Work instruction:
Which lines of the records below contain the string "этаж"? Report each of them.

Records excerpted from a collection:
*** Block opens ***

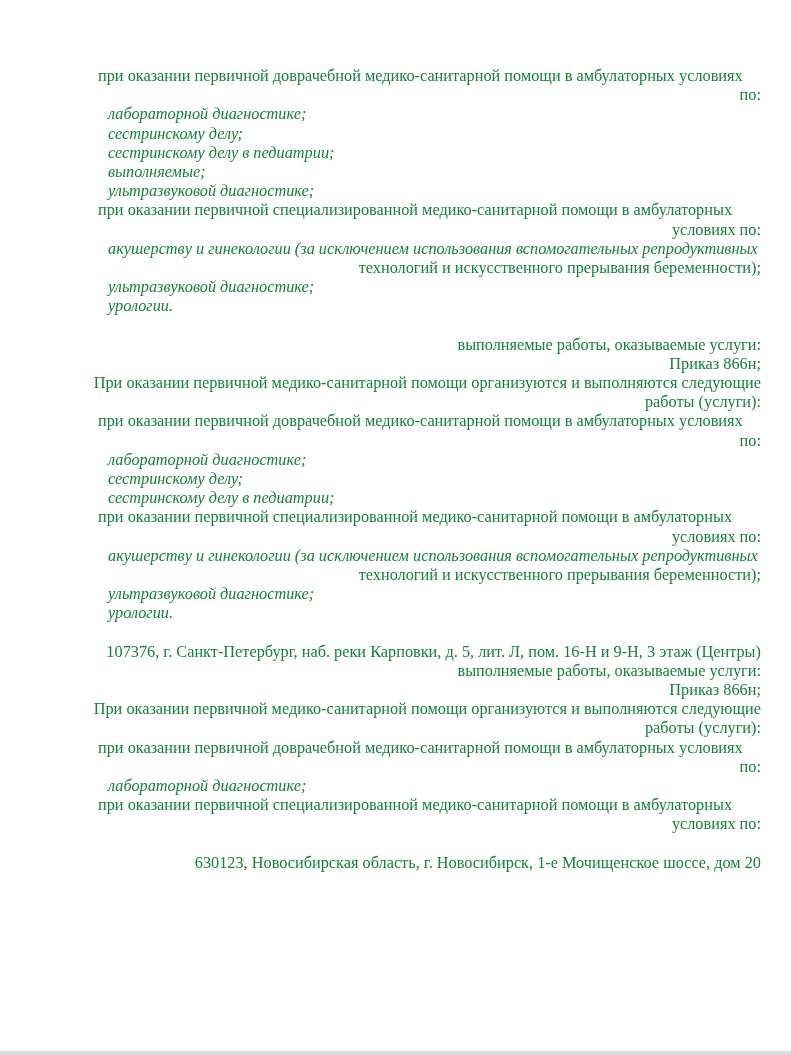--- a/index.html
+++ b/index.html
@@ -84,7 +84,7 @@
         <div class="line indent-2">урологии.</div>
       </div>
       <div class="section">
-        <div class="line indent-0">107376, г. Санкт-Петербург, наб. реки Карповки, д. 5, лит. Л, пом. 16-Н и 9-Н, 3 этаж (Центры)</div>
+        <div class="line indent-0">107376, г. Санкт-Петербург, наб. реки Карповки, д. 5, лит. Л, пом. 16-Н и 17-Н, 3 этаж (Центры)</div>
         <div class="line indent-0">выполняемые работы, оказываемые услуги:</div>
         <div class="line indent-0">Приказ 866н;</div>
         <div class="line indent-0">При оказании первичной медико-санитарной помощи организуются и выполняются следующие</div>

*** Block closes ***

Solution to this task:
-        <div class="line indent-0">107376, г. Санкт-Петербург, наб. реки Карповки, д. 5, лит. Л, пом. 16-Н и 9-Н, 3 этаж (Центры)</div>
+        <div class="line indent-0">107376, г. Санкт-Петербург, наб. реки Карповки, д. 5, лит. Л, пом. 16-Н и 17-Н, 3 этаж (Центры)</div>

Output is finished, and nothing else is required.